Sophie Deraspe, Rechercher Victor Pellerin, 2006. photo : courtoisie de Sophie Deraspe et Atopia Distribution

Accueilli plutôt favorablement par la critique, Rechercher Victor Pellerin a eu une certaine résonance dans le monde du cinéma québécois à l’automne 2006, où on lui a naturellement reconnu son originalité.

Abordant un thème rare (l’art contemporain) sous un alléchant ­enrobage (intrigue presque policière, musique sobre mais ­expressive), ce premier long métrage signé Sophie Deraspe a surtout fait parler de lui pour une raison : sa forme canularesque. Mais la mise en place d’un canular, aussi réussi soit-il, suffit-elle à justifier la pertinence d’une œuvre ? Sous l’apparence du film bien fait, profitant justement du jeu des apparences, Rechercher Victor Pellerin trompe autant sur sa raison d’être que sur son propos. C’est du moins ce qu’on osera avancer ici.

▶ Données fournies

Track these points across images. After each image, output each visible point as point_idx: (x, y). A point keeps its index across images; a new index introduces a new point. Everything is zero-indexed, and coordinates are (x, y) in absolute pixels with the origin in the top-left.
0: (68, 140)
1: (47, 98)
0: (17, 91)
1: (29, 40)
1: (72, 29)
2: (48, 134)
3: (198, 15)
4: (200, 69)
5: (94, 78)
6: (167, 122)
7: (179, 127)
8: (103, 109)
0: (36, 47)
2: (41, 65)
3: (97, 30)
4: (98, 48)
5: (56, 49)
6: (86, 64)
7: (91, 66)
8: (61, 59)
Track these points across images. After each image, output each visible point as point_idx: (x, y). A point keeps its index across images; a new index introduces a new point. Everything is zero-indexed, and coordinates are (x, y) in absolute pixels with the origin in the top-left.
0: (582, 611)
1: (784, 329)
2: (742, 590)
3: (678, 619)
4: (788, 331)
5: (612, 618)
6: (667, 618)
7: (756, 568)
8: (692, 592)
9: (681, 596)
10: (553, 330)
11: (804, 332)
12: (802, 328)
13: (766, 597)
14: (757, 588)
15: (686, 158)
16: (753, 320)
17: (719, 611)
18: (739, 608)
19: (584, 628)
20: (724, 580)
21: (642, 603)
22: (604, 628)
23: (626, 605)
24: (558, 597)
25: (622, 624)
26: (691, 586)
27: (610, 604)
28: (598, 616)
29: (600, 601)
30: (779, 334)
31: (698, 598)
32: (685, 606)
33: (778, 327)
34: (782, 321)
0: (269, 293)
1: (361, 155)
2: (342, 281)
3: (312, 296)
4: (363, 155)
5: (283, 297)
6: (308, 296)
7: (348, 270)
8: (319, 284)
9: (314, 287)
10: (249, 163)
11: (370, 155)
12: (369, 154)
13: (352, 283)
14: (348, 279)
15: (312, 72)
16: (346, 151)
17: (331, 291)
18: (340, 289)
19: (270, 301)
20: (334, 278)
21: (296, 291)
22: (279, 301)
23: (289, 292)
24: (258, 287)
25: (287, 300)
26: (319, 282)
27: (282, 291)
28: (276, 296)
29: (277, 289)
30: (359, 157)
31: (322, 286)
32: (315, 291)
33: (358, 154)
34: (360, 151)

▶ Consigne de travail 1
Reproduisez fidèlement le passage du texte sur Rechercher Victor Pellerin qui va de « Sophie Deraspe, Rechercher » à « reconnu son originalité. ».
▶ Consigne de travail 2
Énumérez les noms propres distincts qui figurent dans le texte sur Rechercher Victor Pellerin, en comptant le titre du film comme un seul nom.
▶ Consigne de travail 3
Poursuivez le texte sur Rechercher Victor Pellerin à partir de sa dernière phrase.

▶ Résultat attendu 1
Sophie Deraspe, Rechercher Victor Pellerin, 2006. photo : courtoisie de Sophie Deraspe et Atopia Distribution

Accueilli plutôt favorablement par la critique, Rechercher Victor Pellerin a eu une certaine résonance dans le monde du cinéma québécois à l’automne 2006, où on lui a naturellement reconnu son originalité.

▶ Résultat attendu 2
Sophie Deraspe
Rechercher Victor Pellerin
Atopia Distribution

▶ Résultat attendu 3
La trame tourne autour des amis et des proches de Victor Pellerin, artiste excentrique disparu 15 ans plus tôt sans laisser ni trace ni tableau. Après une rapide ascension – trois ans à peine –, devenant un peintre prisé par le marché vers la fin des années 1980, il aurait tout brûlé dans un ultime geste de révolte. À l’écran témoignent des acteurs de premier plan du milieu artistique québécois et canadien (les galeristes Éric Devlin et Olga Korper, l’artiste Mathieu Beauséjour, mais aussi la danseuse Anne Lebeau ou le dramaturge Jean-Frédéric Messier) et des personnages plus obscurs. Parmi ceux-là, Eudore Belzile, au centre de l’intrigue, qui s’apprête à monter une expo à la mémoire de Pellerin. Son projet sert de prétexte à la cinéaste pour réunir l’entourage de l’artiste et livrer à l’écran, dans le style cinéma-vérité (caméra à la main, présence de l’équipe de tournage à l’écran), sa propre enquête.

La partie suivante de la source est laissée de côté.